▶ ACTION ITEM: The string "give" may appear in lines of the listing. Report each line where it does.

▶ MATERIAL TO PROCESS:
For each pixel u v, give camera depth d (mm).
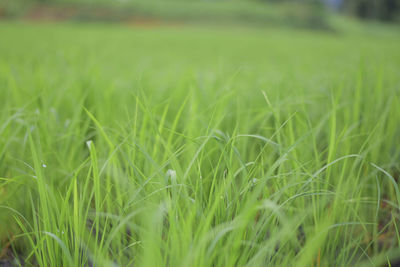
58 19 41438
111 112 2322
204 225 1055
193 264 1020
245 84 3078
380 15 62531
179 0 56125
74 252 1188
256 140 2004
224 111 2057
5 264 1446
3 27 25500
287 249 1349
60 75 3453
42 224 1414
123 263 1329
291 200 1376
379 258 1342
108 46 13461
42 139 1839
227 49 15570
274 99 2254
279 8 53188
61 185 1605
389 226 1624
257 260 1072
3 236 1535
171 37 23344
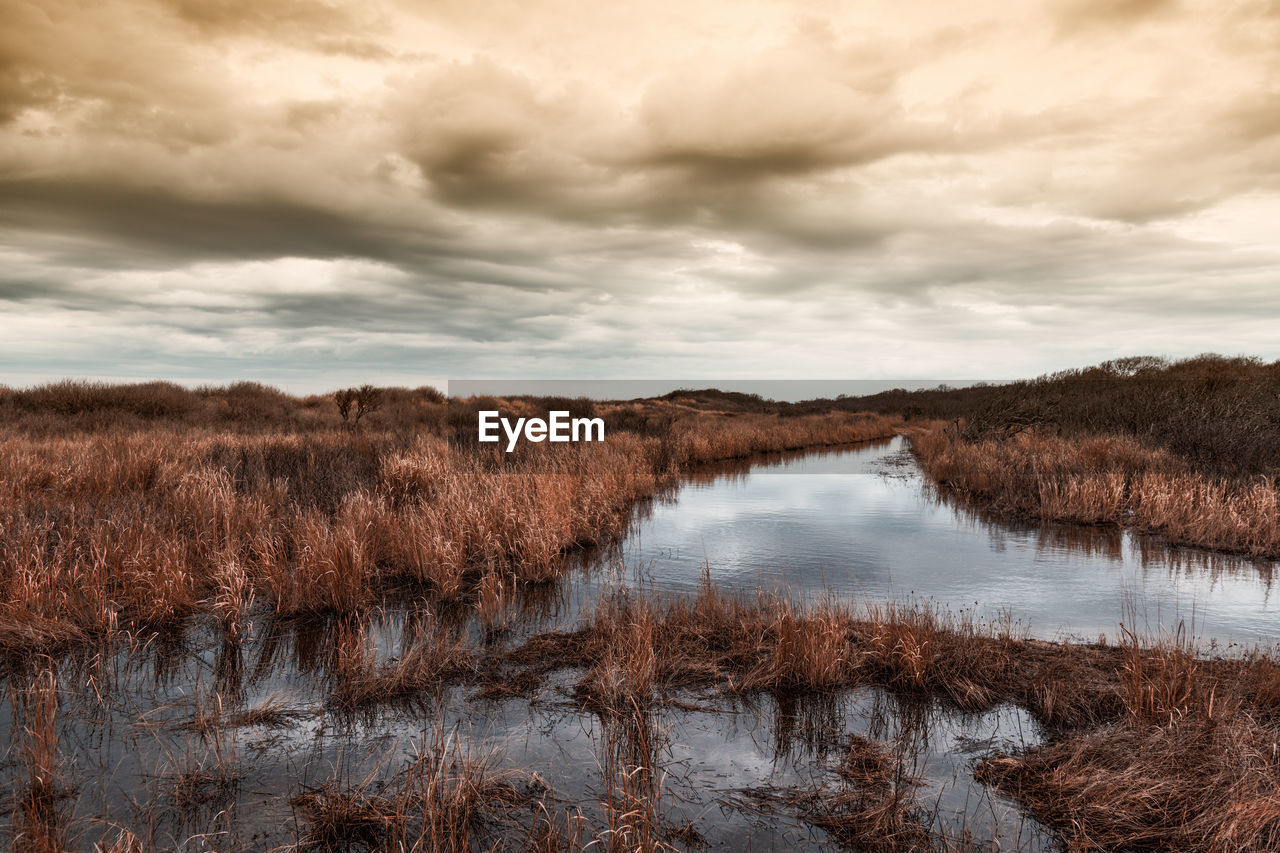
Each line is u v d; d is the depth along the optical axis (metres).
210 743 4.51
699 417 40.31
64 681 5.35
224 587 6.75
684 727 4.86
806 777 4.23
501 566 8.69
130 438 14.26
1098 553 10.00
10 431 16.55
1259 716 4.64
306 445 14.76
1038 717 4.96
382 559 8.72
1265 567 9.13
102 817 3.69
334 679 5.54
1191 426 15.41
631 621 6.36
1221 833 3.34
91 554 7.22
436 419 25.98
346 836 3.61
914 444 28.72
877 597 7.83
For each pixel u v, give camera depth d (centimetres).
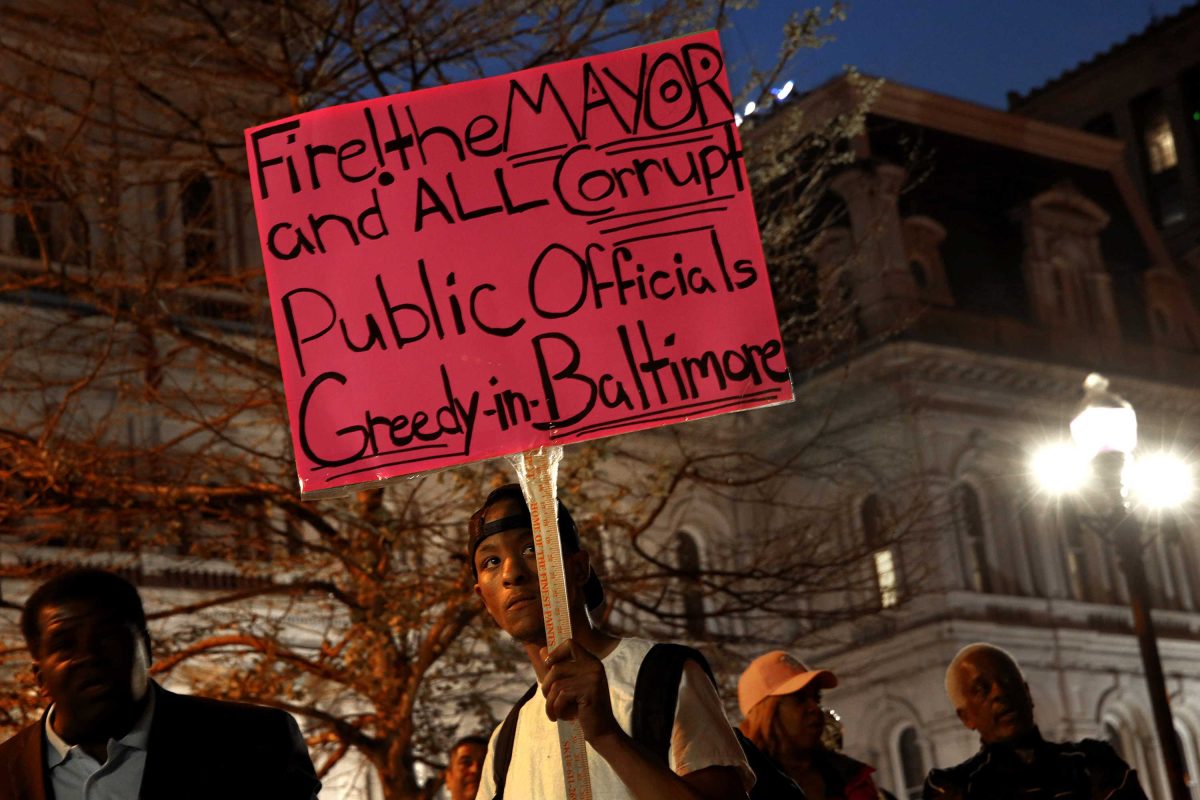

▶ SOLUTION TO THE EXERCISE:
For each pixel u v, give camera depth d (mm).
For each pixel u v, give camera depth d (centimetres).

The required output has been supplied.